La ripetitività dei contenuti della cultura da obitorio che ci avvolge è la fotografia della fissità della cultura odierna e risente di uno stile di vita standardizzato. Il processo rivoluzionario è isolato dalla realtà che costringe di fatto ogni moto centrifugo all’immobilità.
di Tommaso Scandroglio (06-11-2024)
Tre notizie. È stato presentato presso la Regione Sicilia un disegno di legge contro l’omo-transfobia. A Valencia si è verificata una «strage climatica». Per Trump i migranti sarebbero spazzatura. Qual è il fil noir che lega queste tre notizie? Certamente il politicamente corretto, ma c’è dell’altro. Qualcosa di più profondo: la ripetitività dei contenuti della cultura da obitorio che ci avvolge come un sudario.
La fissità della cultura odierna è riflesso della serialità dei prodotti di matrice industriale che acquistiamo e risente di uno stile di vita standardizzato. È ormai diffusa da tempo l’immagine, peraltro assai efficace, del supermercato delle idee, idee da consumare, cose che nella loro finitezza non possono che continuamente sostituirsi con altrettante cose di identica fattura.
La circolarità del sapere della coscienza collettiva è provata da alcuni indizi. In primis l’opinione è diventata dogma irriformabile: è solo la donna che può decidere in merito all’aborto, omosessuali si nasce, il fascismo non è mai morto, l’uomo è il cancro del pianeta, etc. La rigidità del pensiero regredisce a fissismo e dunque conservatorismo: alla regola imposta ex cathedra – che sia tinta di verde, rosso o arcobaleno poco importa – nulla si può obiettare, nulla eccepire perché immodificabile, regola da tenersi in modo definitivo. La necessità ideologica diviene allora vincolo soffocante, canone coatto spacciato come strumento di libertà. È questa dunque l’era, sempre più breve, della ripetitività dei concetti, della monotonia degli slogan, dello stereotipo elevato a novità solo per i ciechi, del moto perpetuo e concentrico delle infelicità travestite da trasgressioni, delle deperibilità delle verità. Si rimane a bocca aperta di fronte a certi fenomeni sociali perché si sbadiglia. I proclami di una certa e solita intellighenzia sanno dunque di stantio e vecchio.

Cosa fare
Rispondi a queste domande sul brano da leggere, con una risposta per riga e la stessa numerazione.
1. Presso quale Regione è stato presentato il disegno di legge contro l'omo-transfobia?
2. Quale immagine, definita assai efficace, è ormai diffusa da tempo?
3. Quale colore, oltre al verde e al rosso, è citato per la regola imposta ex cathedra?

Voci elencate
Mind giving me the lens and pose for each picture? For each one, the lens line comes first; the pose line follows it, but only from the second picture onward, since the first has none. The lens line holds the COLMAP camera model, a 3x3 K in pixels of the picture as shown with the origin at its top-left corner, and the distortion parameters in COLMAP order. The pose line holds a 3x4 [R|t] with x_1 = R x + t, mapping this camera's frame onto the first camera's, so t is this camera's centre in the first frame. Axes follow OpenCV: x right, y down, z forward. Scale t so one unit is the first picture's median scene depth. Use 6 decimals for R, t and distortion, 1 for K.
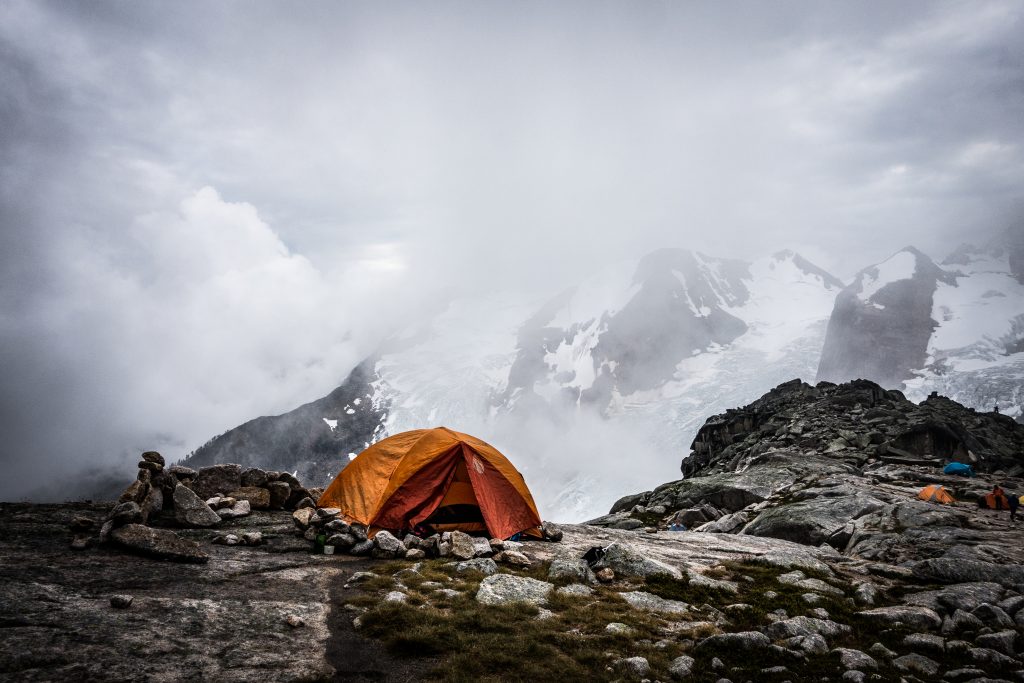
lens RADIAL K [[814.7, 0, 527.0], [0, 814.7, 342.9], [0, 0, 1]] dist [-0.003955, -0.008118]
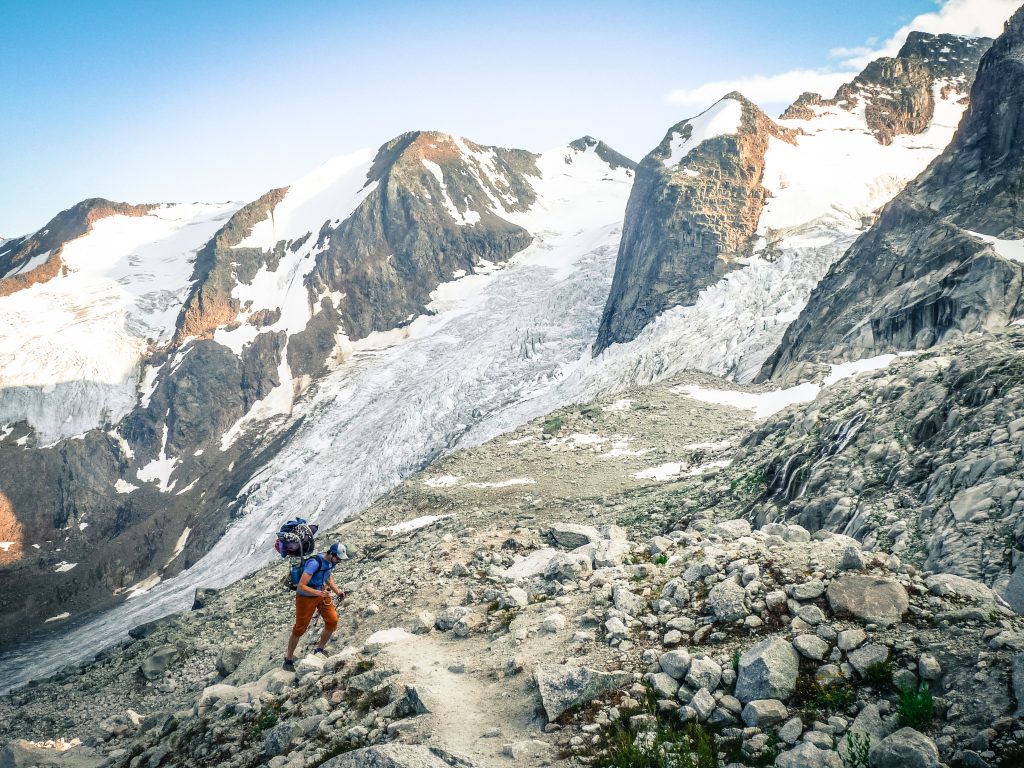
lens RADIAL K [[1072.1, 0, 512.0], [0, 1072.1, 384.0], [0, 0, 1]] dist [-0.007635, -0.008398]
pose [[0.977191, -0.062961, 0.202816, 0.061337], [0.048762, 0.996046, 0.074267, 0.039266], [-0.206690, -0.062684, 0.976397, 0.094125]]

--

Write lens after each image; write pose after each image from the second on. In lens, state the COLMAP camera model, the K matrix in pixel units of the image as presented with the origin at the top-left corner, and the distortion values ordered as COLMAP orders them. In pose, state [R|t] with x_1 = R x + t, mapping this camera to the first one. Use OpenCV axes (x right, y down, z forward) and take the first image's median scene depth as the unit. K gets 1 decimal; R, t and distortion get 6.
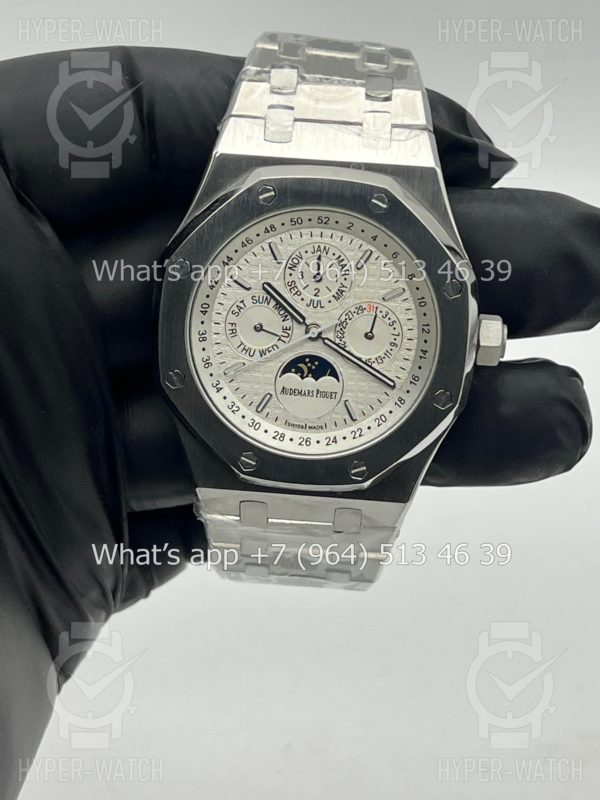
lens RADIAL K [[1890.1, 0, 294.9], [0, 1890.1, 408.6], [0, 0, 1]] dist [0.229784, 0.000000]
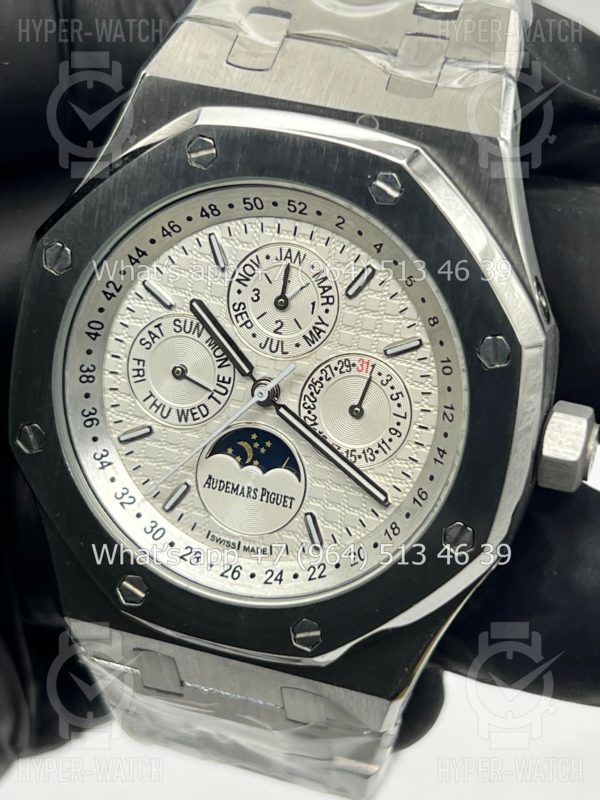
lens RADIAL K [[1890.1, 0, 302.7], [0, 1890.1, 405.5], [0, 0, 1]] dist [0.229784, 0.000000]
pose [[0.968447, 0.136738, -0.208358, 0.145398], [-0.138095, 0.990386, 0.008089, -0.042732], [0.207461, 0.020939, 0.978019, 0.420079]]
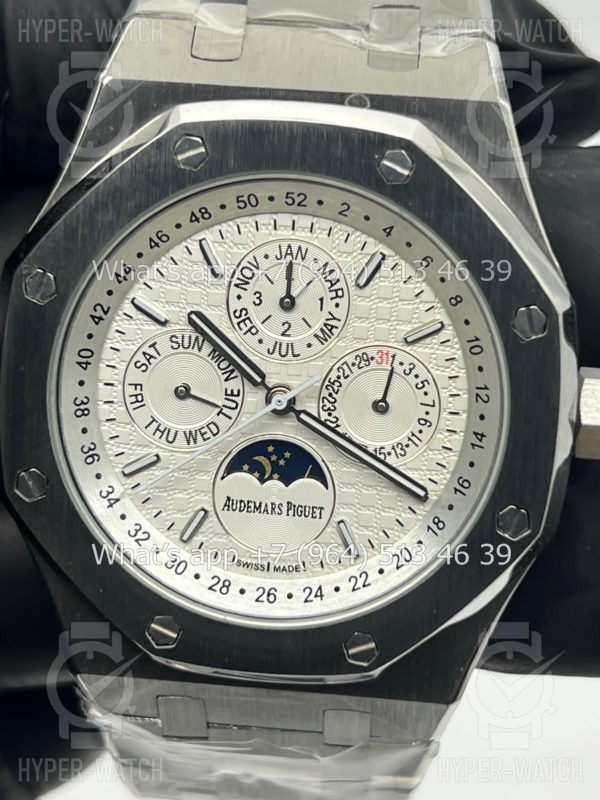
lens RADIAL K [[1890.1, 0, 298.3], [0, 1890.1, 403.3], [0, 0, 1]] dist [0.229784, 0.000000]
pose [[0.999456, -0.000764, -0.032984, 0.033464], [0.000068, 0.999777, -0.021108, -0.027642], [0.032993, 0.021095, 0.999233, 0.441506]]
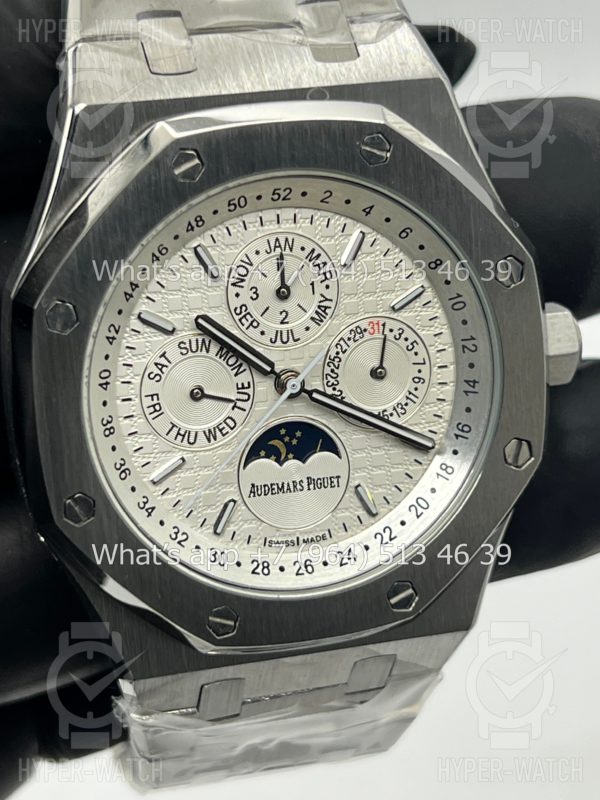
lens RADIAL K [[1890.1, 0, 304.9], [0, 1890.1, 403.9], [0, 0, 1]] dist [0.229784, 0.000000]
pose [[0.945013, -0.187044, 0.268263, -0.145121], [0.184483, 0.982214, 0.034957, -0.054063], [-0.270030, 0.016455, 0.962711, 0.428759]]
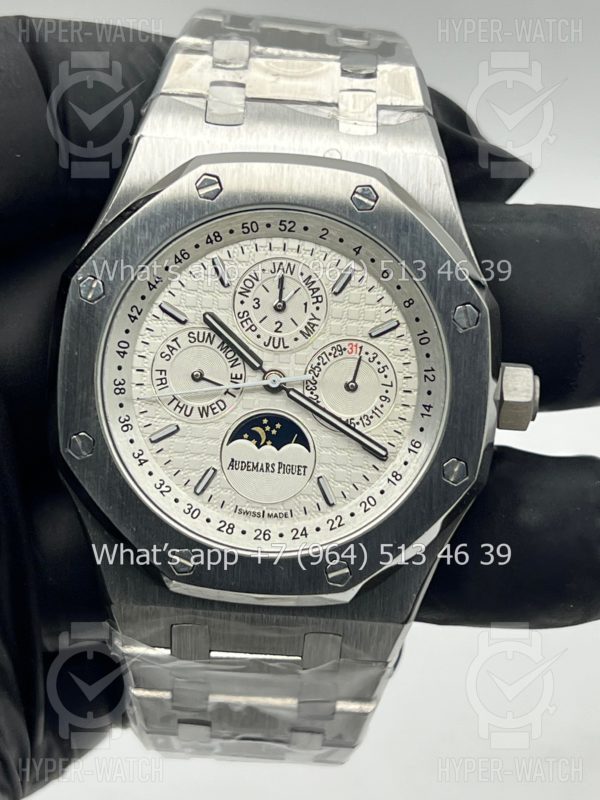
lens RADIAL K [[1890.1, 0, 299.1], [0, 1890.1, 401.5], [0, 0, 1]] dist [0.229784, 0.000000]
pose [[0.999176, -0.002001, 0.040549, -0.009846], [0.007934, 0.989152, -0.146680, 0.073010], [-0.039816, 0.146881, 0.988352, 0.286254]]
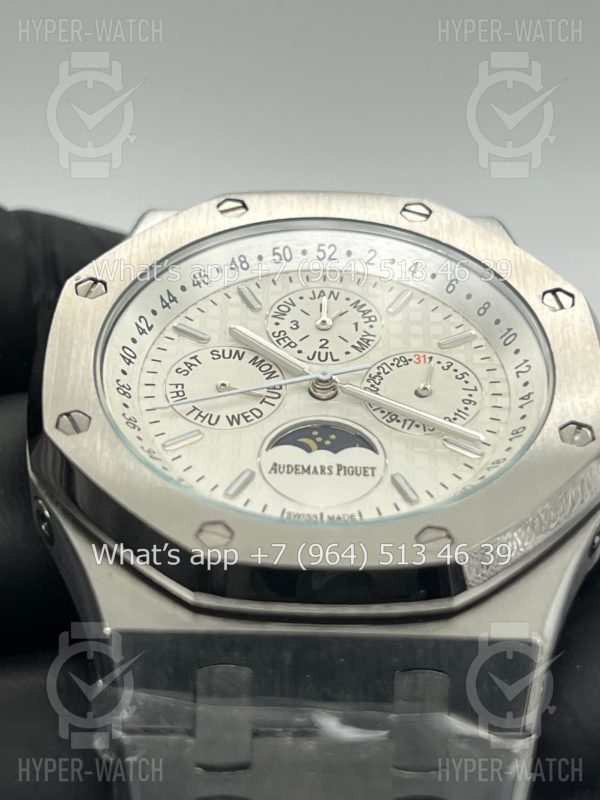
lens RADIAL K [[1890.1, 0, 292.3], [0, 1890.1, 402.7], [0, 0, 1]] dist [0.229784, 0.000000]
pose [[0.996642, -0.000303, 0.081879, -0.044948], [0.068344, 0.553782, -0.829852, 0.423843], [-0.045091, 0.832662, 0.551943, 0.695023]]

Risposta al compito
1. Presso la Regione Sicilia.
2. L'immagine del supermercato delle idee.
3. L'arcobaleno.